Mr Cunningham explained: 'I have had an account with Barclays since 1935. In July 1969, I paid pounds 188 into my account and my passbook registered pounds 188 and one shilling.

'A short while later I mislaid the book. Unfortunately, it did not turn up until 1992.'

Mr Cunningham went to his local Barclays branch to see about getting hold of his money. Which is where his problems started.

In 1971, Barclays computerised all customer records. Mr Cunningham's account was not one of them. When he went to the branch, a quick check showed he had no account with the bank.

The only reason why he had no account - Barclays opined - was because he must have closed it between July 1969 and 1971. If there had been money, it would still be in the bank's dormant accounts register.

Mr Cunningham protested: 'My bank book specifically says that I am not allowed to make any deposits or withdrawals without the book itself.
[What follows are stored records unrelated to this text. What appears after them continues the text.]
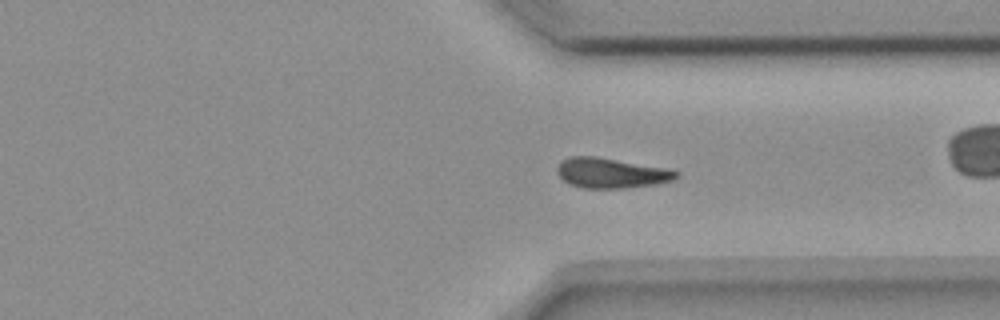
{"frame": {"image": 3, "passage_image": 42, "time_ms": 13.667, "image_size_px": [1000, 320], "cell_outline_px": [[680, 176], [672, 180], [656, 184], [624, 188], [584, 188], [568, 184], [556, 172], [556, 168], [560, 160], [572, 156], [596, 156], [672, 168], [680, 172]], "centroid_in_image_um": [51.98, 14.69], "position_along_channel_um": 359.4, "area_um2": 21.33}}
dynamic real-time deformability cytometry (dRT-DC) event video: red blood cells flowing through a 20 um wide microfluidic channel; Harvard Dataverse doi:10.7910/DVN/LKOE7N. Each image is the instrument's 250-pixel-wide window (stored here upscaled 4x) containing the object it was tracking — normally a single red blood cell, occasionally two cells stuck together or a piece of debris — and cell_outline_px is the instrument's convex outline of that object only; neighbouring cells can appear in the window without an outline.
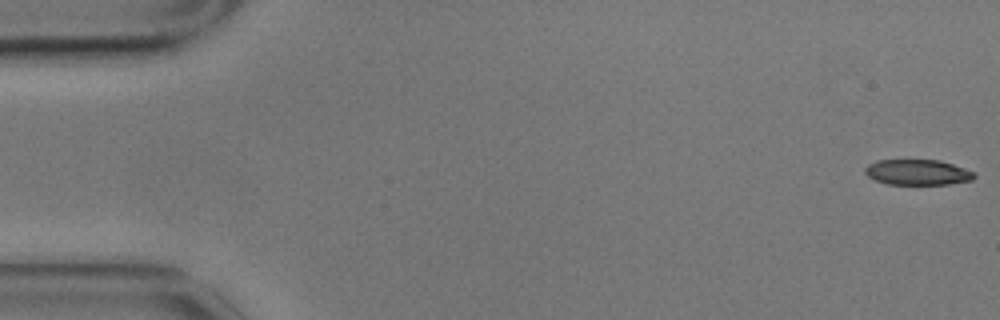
{"species": "common noctule bat (a hibernating species)", "species_latin": "Nyctalus noctula", "temperature_condition": "cold", "stored_images_in_passage": 57, "camera_frame_rate_fps": 3000, "um_per_image_px": 0.085, "animal": {"sex": "male", "body_mass_g": 17.9}, "frame": {"image": 1, "passage_image": 1, "time_ms": 0.0, "image_size_px": [1000, 320], "cell_outline_px": [[976, 176], [972, 180], [948, 184], [888, 184], [876, 180], [868, 176], [864, 172], [864, 168], [868, 164], [876, 160], [940, 160], [976, 172]], "centroid_in_image_um": [78.0, 14.64], "position_along_channel_um": 7.0, "area_um2": 16.24}}
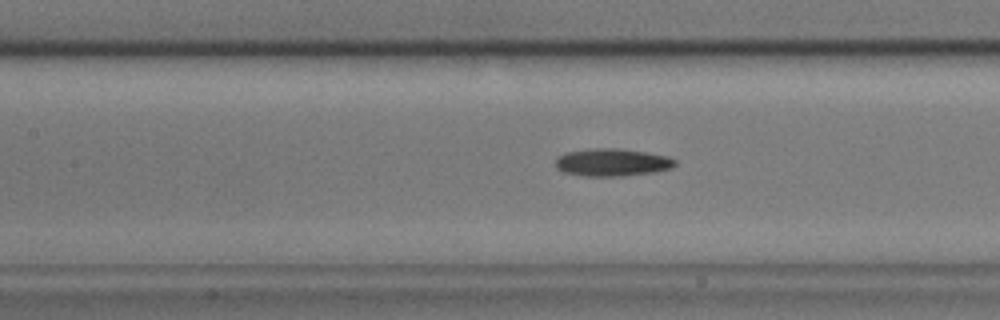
{"frame": {"image": 2, "passage_image": 25, "time_ms": 8.0, "image_size_px": [1000, 320], "cell_outline_px": [[676, 164], [672, 168], [656, 172], [624, 176], [584, 176], [564, 172], [556, 168], [556, 156], [564, 152], [592, 148], [616, 148], [644, 152], [668, 156], [676, 160]], "centroid_in_image_um": [52.02, 13.8], "position_along_channel_um": 155.4, "area_um2": 19.42}}
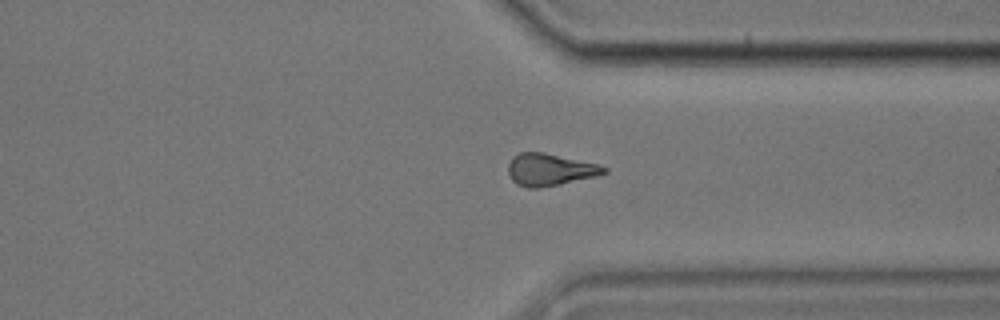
{"frame": {"image": 3, "passage_image": 43, "time_ms": 14.0, "image_size_px": [1000, 320], "cell_outline_px": [[608, 172], [596, 176], [560, 184], [540, 188], [528, 188], [516, 184], [512, 180], [508, 172], [508, 164], [512, 156], [520, 152], [544, 152], [596, 164], [608, 168]], "centroid_in_image_um": [46.7, 14.42], "position_along_channel_um": 364.7, "area_um2": 17.92}, "authors_computed_cell_mechanics": {"area_um2": 18.0336, "velocity_mm_per_s": 3.4978, "shape_relaxation_time_tau1_ms": 4.2383, "shape_relaxation_time_tau2_ms": null, "deformation_change_tau1": 0.1216, "deformation_change_tau2": null}}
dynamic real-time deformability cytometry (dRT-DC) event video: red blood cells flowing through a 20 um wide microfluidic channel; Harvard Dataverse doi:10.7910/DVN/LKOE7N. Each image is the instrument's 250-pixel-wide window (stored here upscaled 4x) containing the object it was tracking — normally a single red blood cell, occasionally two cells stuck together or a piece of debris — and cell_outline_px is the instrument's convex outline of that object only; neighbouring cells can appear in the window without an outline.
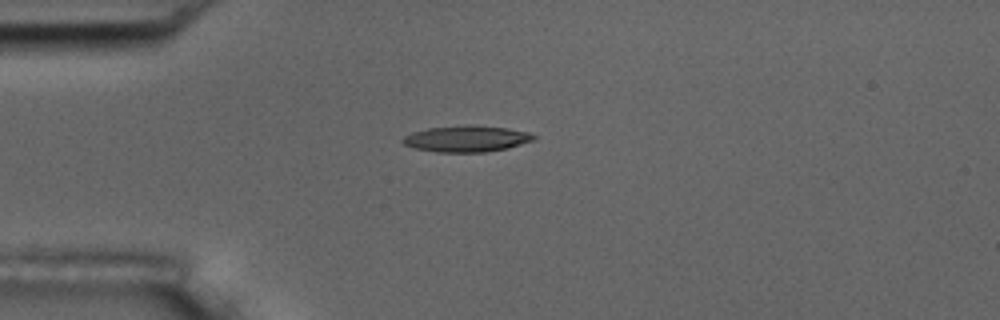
{"species": "common noctule bat (a hibernating species)", "species_latin": "Nyctalus noctula", "temperature_condition": "room temperature", "stored_images_in_passage": 3, "camera_frame_rate_fps": 3000, "um_per_image_px": 0.085, "animal": {"sex": "male", "body_mass_g": 17.5, "forearm_length_mm": 52.3}, "frame": {"image": 1, "passage_image": 1, "time_ms": 0.0, "image_size_px": [1000, 320], "cell_outline_px": [[536, 140], [508, 148], [484, 152], [436, 152], [412, 148], [404, 144], [400, 140], [404, 136], [412, 132], [428, 128], [468, 124], [472, 124], [508, 128], [528, 132], [536, 136]], "centroid_in_image_um": [39.65, 11.79], "position_along_channel_um": 45.3, "area_um2": 20.35}}
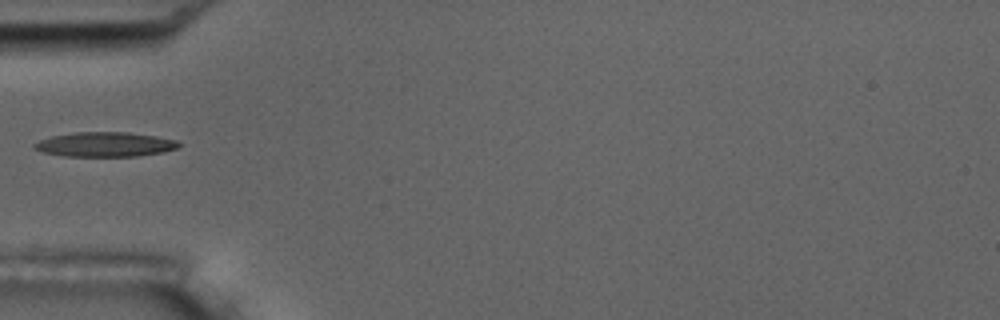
{"frame": {"image": 2, "passage_image": 2, "time_ms": 1.333, "image_size_px": [1000, 320], "cell_outline_px": [[180, 144], [176, 148], [164, 152], [136, 156], [64, 156], [44, 152], [32, 148], [32, 144], [40, 140], [52, 136], [72, 132], [128, 132], [156, 136], [176, 140]], "centroid_in_image_um": [8.9, 12.27], "position_along_channel_um": 76.1, "area_um2": 20.69}}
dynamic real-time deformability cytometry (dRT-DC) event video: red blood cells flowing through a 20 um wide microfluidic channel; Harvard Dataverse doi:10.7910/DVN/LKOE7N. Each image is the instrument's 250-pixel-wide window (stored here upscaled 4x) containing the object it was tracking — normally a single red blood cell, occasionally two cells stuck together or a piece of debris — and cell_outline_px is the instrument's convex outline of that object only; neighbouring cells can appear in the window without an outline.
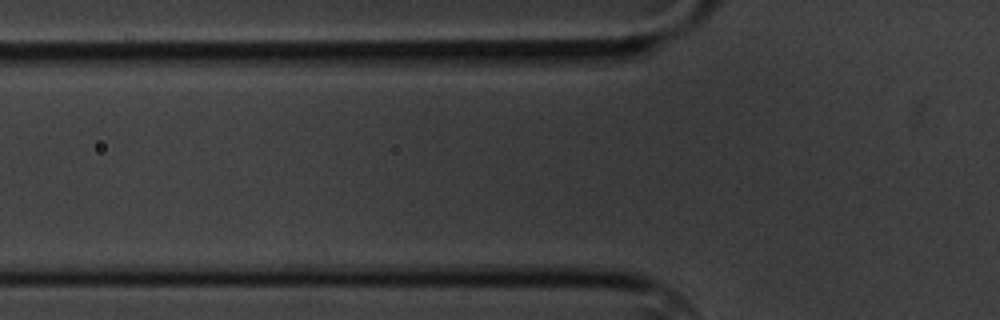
{"species": "common noctule bat (a hibernating species)", "species_latin": "Nyctalus noctula", "temperature_condition": "cold", "stored_images_in_passage": 3, "camera_frame_rate_fps": 3000, "um_per_image_px": 0.085, "animal": {"sex": "male", "body_mass_g": 20.1, "forearm_length_mm": 53.5}, "frame": {"image": 1, "passage_image": 2, "time_ms": 1.333, "image_size_px": [1000, 320], "cell_outline_px": [[584, 52], [576, 68], [548, 72], [400, 72], [424, 52]], "centroid_in_image_um": [42.01, 5.27], "position_along_channel_um": 83.8, "area_um2": 23.76}}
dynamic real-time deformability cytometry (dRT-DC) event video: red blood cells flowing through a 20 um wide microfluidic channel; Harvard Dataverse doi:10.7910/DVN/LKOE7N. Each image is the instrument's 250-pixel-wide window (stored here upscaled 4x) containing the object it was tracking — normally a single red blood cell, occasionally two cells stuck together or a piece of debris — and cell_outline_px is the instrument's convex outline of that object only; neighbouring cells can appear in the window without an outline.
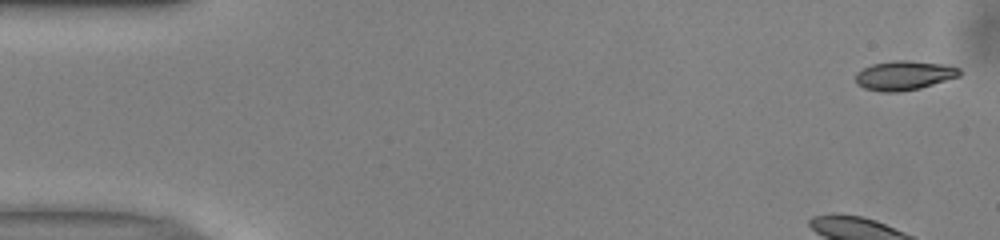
{"species": "common noctule bat (a hibernating species)", "species_latin": "Nyctalus noctula", "temperature_condition": "warm", "stored_images_in_passage": 51, "camera_frame_rate_fps": 3000, "um_per_image_px": 0.085, "animal": {"sex": "male", "body_mass_g": 13.0, "forearm_length_mm": 53.1}, "frame": {"image": 1, "passage_image": 1, "time_ms": 0.0, "image_size_px": [1000, 240], "cell_outline_px": [[960, 76], [920, 88], [900, 92], [880, 92], [864, 88], [856, 84], [856, 72], [872, 64], [896, 60], [908, 60], [940, 64], [960, 68]], "centroid_in_image_um": [76.82, 6.42], "position_along_channel_um": 8.2, "area_um2": 17.69}}
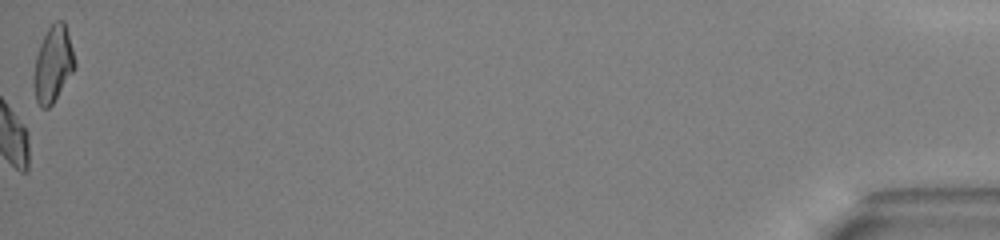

How can I have taken out my money when the book does not say so?'

The Banking Ombudsman agreed with Barclays: 'On the balance of probabilities the account was duly closed after the balance had been paid out on an unknown date or dates on or before 1971,' a letter to Mr Cunningham states.

A Barclays spokeswoman says: 'An old passbook is not evidence of the fact that an account is still in existence. Unfortunately, there was no requirement for a person to hand in their book once they closed their account. And sometimes, nothing would be stamped on the book to denote that the account had been closed.'

She added that the computer would have recorded the fact that the account was still live by sending out statements in 1971.